06 September 2014, Sweetcrude, Houston – Federal Government has formally launched the National Policy and National Action Plan on Child Labour to facilitate the elimination of child labour in Nigeria and ensure that Nigerian children are provided with the future they would be proud of.
Minister of Labour and Productivity, Chief Emeka Wogu, who performed the launch and presentation of the national documents to the Nigerian Public in Abuja, indicated that this followed the approval of the National Policy and National Action Plan on Child Labour by the Federal Executive Council, FEC, in September last year.
He noted that the success of the launching attested to the commitment of President Goodluck Ebele Jonathan’s Transformation Agenda and the Subsidy Reinvestment and Empowerment Programme (SURE-P) to the elimination of the challenge of child labour which has constituted a critical impediment to the nation’s development efforts.
The Labour Minister observed that the National Policy and National Action Plan on Child Labour were the products of a consultative process of stakeholders’ participation, adding that the approval of the national documents by the FEC has set the stage for effective collaboration and implementation of child labour interventions across the country.
“The Policy will help every stakeholder to operate in its area of comparative advantage. It will also facilitate the building of synergy, effective coordination and elimination of duplication of interventions by the various MDAs”, he added.
According to him, “The policy also provides monitoring, evaluation and a review process with which to assess periodically the achievements recorded in our collective efforts at combating the scourge of child labour.”
Acknowledging the support of the International Labour Organisation, ILO, and the United States Department of Labour, USDOL, in funding and technical expertise for the development of the documents, the Minister called for their continued collaboration in the implementation of the Policy.

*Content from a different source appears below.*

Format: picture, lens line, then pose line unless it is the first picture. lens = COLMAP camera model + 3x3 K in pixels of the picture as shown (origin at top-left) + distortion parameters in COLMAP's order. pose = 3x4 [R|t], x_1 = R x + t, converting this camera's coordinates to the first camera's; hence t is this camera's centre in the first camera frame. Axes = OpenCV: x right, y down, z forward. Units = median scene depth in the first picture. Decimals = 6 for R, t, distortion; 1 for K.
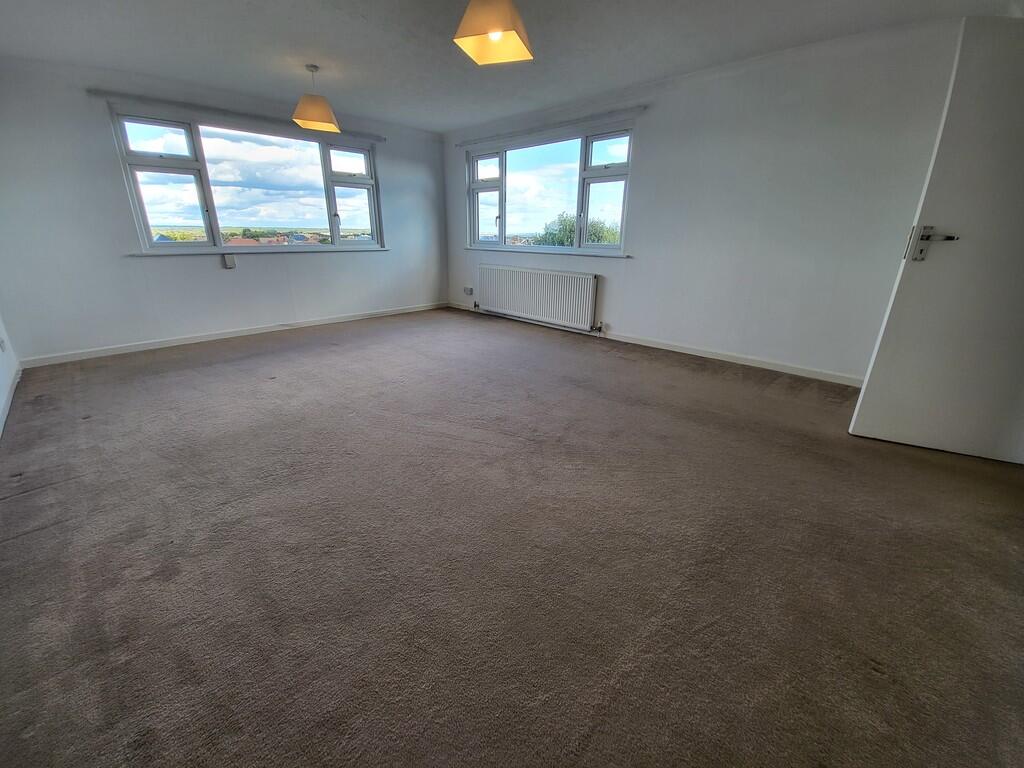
lens RADIAL K [[407.2, 0, 512.6], [0, 407.2, 379.1], [0, 0, 1]] dist [0.000611, -0.009087]
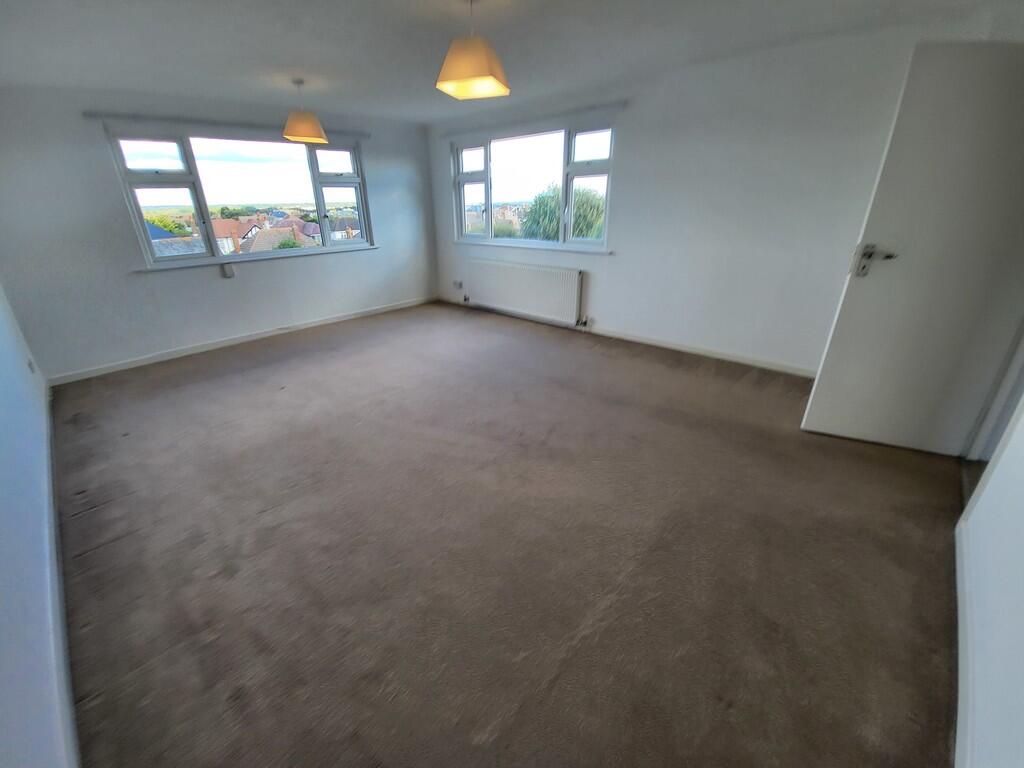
lens RADIAL K [[417.2, 0, 505.5], [0, 417.2, 379.9], [0, 0, 1]] dist [0.001070, -0.010133]
pose [[0.999570, -0.029108, -0.003637, 0.013311], [0.029280, 0.997561, 0.063355, -0.069409], [0.001784, -0.063434, 0.997984, -0.103122]]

Chief Wogu underscored that President Jonathan Administration has demonstrated commitment in addressing the socio-economic factors which promote the use of children in all forms of labour exploitation that are injurious to their health, moral development and further deny them the opportunity to attend school or acquire skill in vocation.
He pointed out that the massive employment of youths and women through the Community Services, Women and Youth Empowerment Scheme of the SURE-P has reduced drastically the high level of poverty in the rural communities in Nigeria where child labour thrived most.

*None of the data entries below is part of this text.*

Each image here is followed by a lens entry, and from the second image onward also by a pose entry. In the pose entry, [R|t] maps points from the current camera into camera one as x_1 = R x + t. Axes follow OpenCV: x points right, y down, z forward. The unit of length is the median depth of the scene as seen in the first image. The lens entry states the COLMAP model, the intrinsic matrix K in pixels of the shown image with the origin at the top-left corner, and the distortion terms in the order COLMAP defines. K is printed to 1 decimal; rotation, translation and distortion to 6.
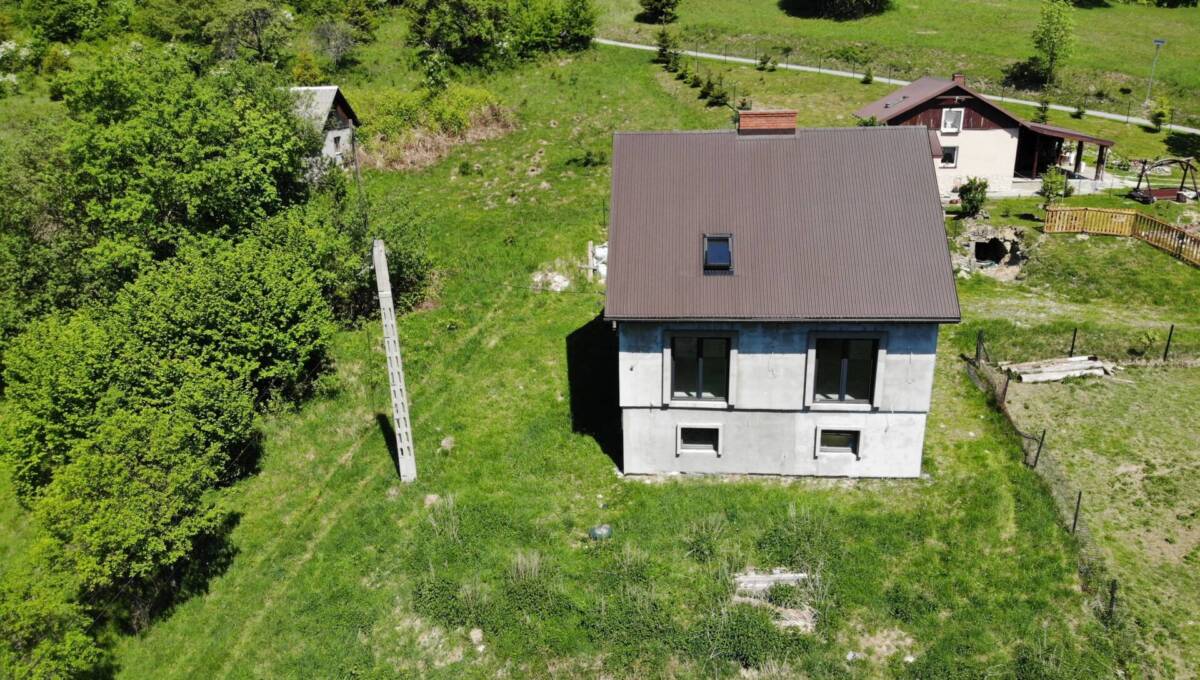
lens RADIAL K [[874.8, 0, 611.7], [0, 874.8, 343.8], [0, 0, 1]] dist [0.068424, -0.195828]
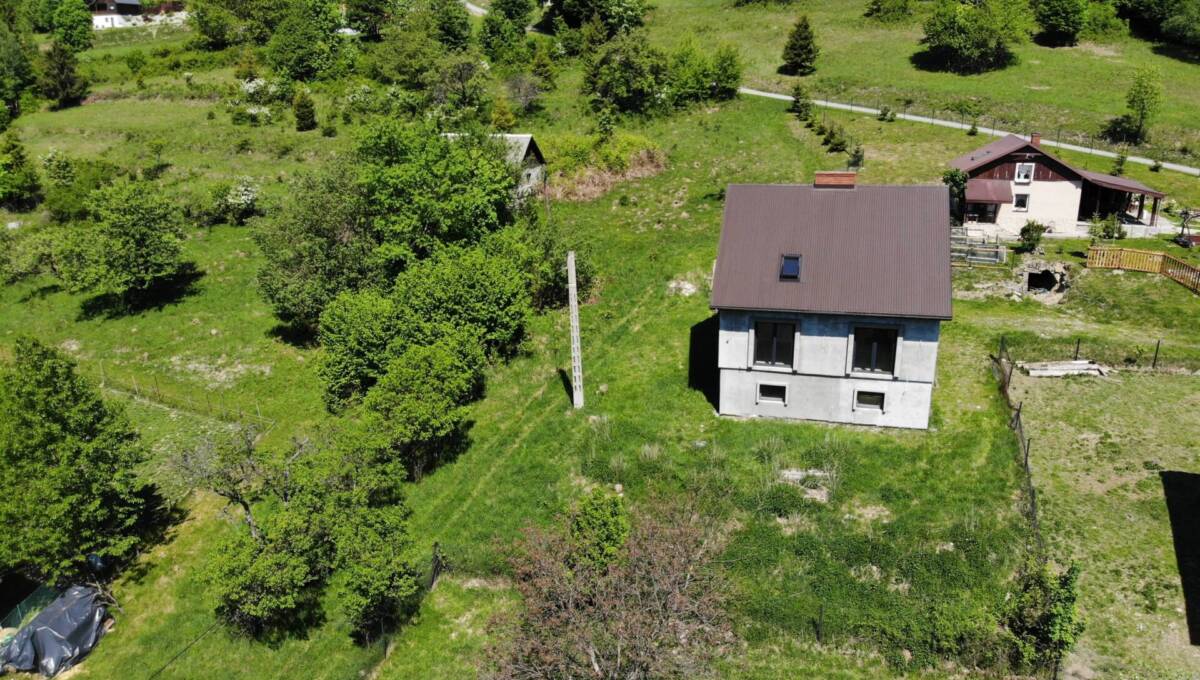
lens RADIAL K [[874.8, 0, 610.5], [0, 874.8, 344.2], [0, 0, 1]] dist [0.068424, -0.195828]
pose [[0.984697, 0.054960, -0.165385, 0.057537], [-0.059250, 0.998020, -0.021116, 0.060496], [0.163897, 0.030592, 0.986003, -0.411226]]
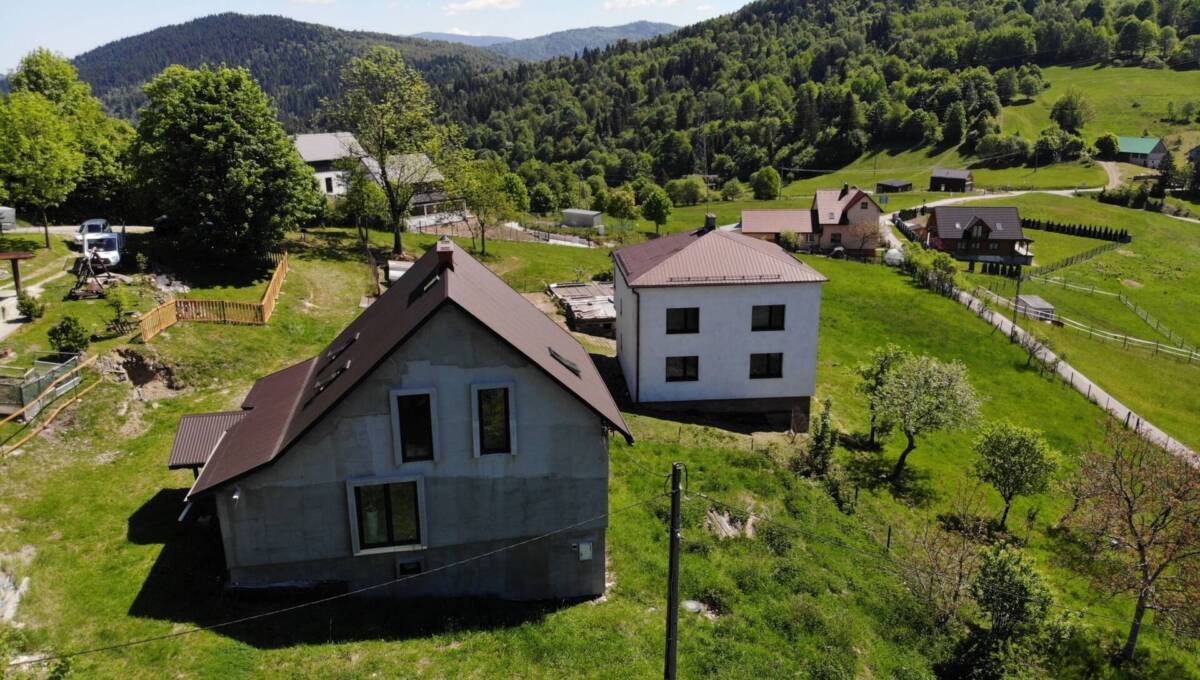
lens RADIAL K [[874.8, 0, 611.7], [0, 874.8, 348.9], [0, 0, 1]] dist [0.068424, -0.195828]
pose [[-0.247865, -0.269240, 0.930630, -0.716264], [0.321422, 0.883342, 0.341167, -0.372136], [-0.913920, 0.383689, -0.132410, 0.850090]]
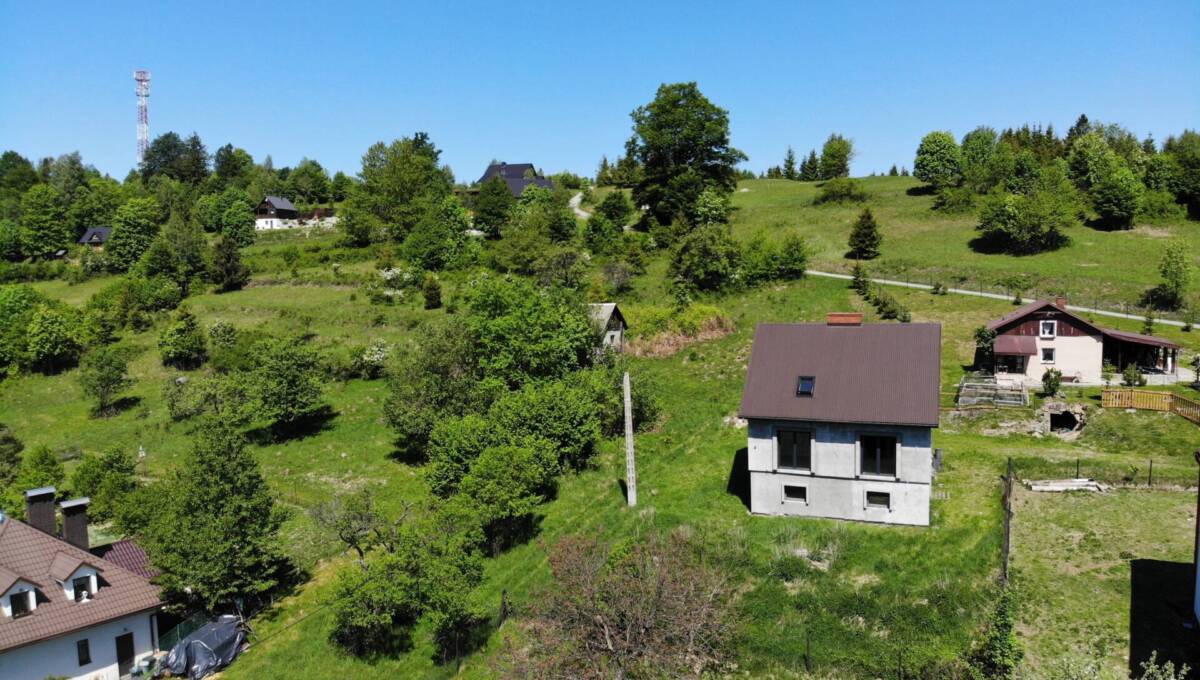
lens RADIAL K [[874.8, 0, 608.6], [0, 874.8, 334.0], [0, 0, 1]] dist [0.068424, -0.195828]
pose [[0.954892, 0.016633, -0.296488, 0.210698], [-0.092006, 0.965870, -0.242138, 0.211354], [0.282341, 0.258494, 0.923831, -0.649377]]
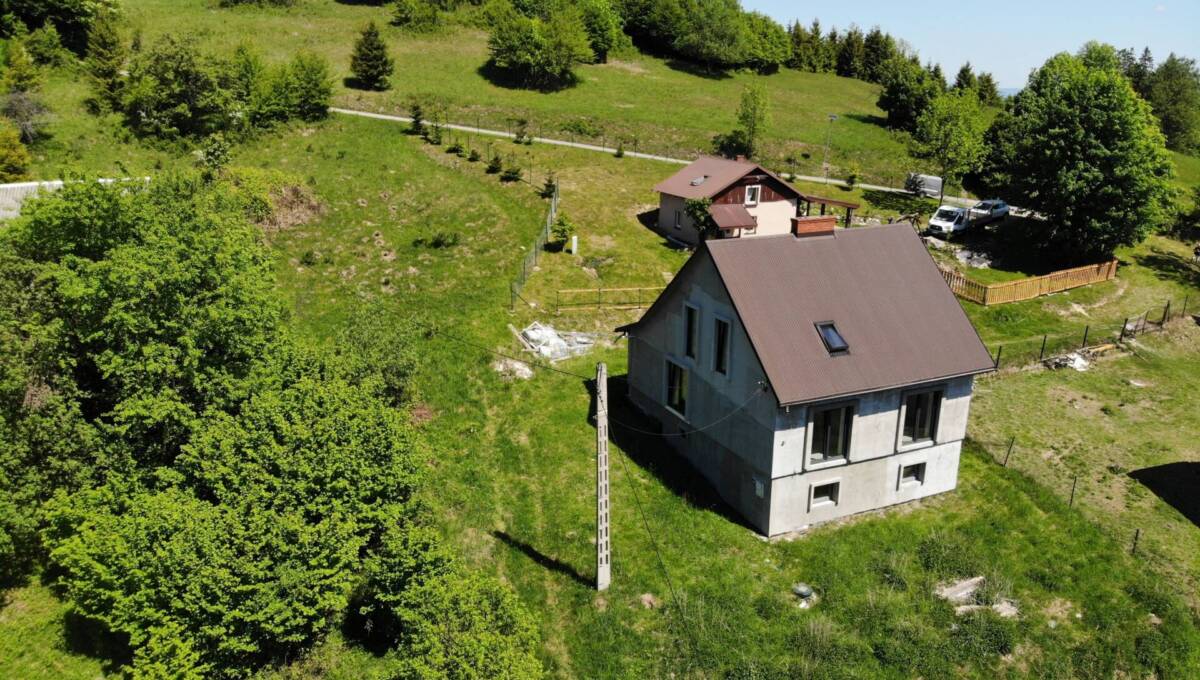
lens RADIAL K [[874.8, 0, 606.2], [0, 874.8, 335.1], [0, 0, 1]] dist [0.068424, -0.195828]
pose [[0.874092, -0.111027, 0.472902, -0.573702], [0.134127, 0.990846, -0.015286, -0.102990], [-0.466876, 0.076790, 0.880983, 0.055180]]
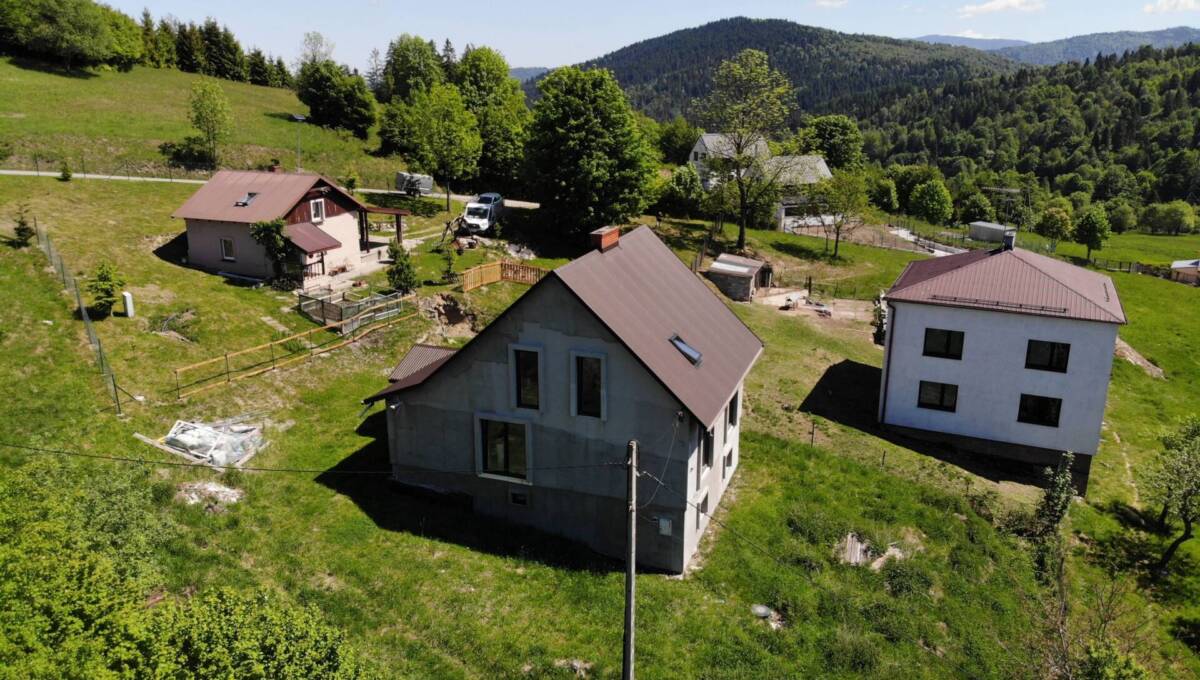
lens RADIAL K [[874.8, 0, 607.5], [0, 874.8, 342.4], [0, 0, 1]] dist [0.068424, -0.195828]
pose [[0.276797, -0.257929, 0.925665, -0.771366], [0.302075, 0.937824, 0.170989, -0.269513], [-0.912214, 0.232291, 0.337501, 0.550381]]
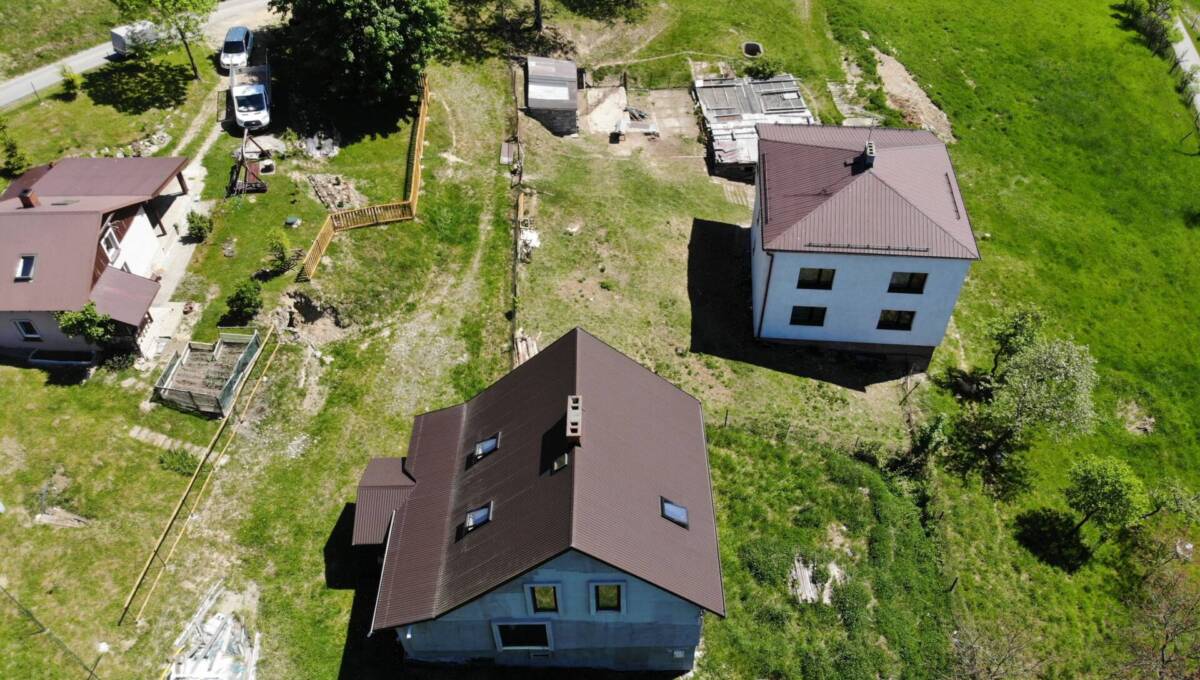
lens RADIAL K [[874.8, 0, 610.9], [0, 874.8, 343.5], [0, 0, 1]] dist [0.068424, -0.195828]
pose [[-0.073451, -0.702013, 0.708366, -0.458381], [0.333273, 0.652173, 0.680881, -0.891239], [-0.939965, 0.286091, 0.186059, 0.615316]]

“The CSWYE Programme is thus a critical strategy for fighting poverty especially rural poverty which has over the years fuelled child labour and child trafficking in the country,” he added.
The Minister indicated that the interventions of the Federal Ministry of Labour and Productivity which have paid off in checking child labour, especially its worse forms in the country, included capacity development of stakeholders, sensitisation workshops, rallies, research and data generation, as well as other empowerment activities at local, states and national levels.

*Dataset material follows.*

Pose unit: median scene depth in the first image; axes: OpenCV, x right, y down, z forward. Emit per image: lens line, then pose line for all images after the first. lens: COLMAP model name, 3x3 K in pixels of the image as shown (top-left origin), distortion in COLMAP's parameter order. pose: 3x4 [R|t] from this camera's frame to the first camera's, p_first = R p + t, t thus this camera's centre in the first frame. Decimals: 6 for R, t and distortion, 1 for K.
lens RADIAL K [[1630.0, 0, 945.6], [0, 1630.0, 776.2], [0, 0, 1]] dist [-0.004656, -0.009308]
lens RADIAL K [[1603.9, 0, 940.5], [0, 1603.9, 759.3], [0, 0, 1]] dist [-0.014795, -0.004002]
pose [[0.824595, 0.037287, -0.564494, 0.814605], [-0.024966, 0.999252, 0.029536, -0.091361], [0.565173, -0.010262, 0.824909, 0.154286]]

In his remarks, the Permanent Secretary of the Ministry, Dr. Clement Illoh, emphasized that the national documents were not just the making of Federal Ministry of Labour and Productivity but that “they are our Policy” which “require our efforts and collaboration to implement”.
He added that despite the constraints and misconceptions encountered in the formulation of the Policy, child labour remained both global and national concern that attracted concerted efforts at different levels aimed at eliminating it.
Director of International Labour Organisation, ILO, Country Office for Nigeria, Ghana, Liberia Sierra Leone and the Gambia and ECOWAS Liaison Office, Ms. Sina Chuma-Mkandawire, assured of the commitment of the ILO to working with relevant stakeholders in ensuring full implementation of the National Policy and its Action Plan.
The ILO Country Director, while calling for allocation of enough resources to implement the Policy, further called on the Nigerian Government to ratify and domesticate ILO’s Domestic Workers’ Convention 2011 (C.189) in order to ensure better protection of victims, mainly children, from labour exploitation.
“The fact that Nigeria has already ratified the ILO Convention on Worst Forms of Child Labour 1999 (No. 182) in October 2002 and today we are launching the Policy, Action Plan and Hazardous List, leaves me with no doubt that we have gained the necessary momentum and commitment for the elimination of the worst Forms of Child Labour,” she stated.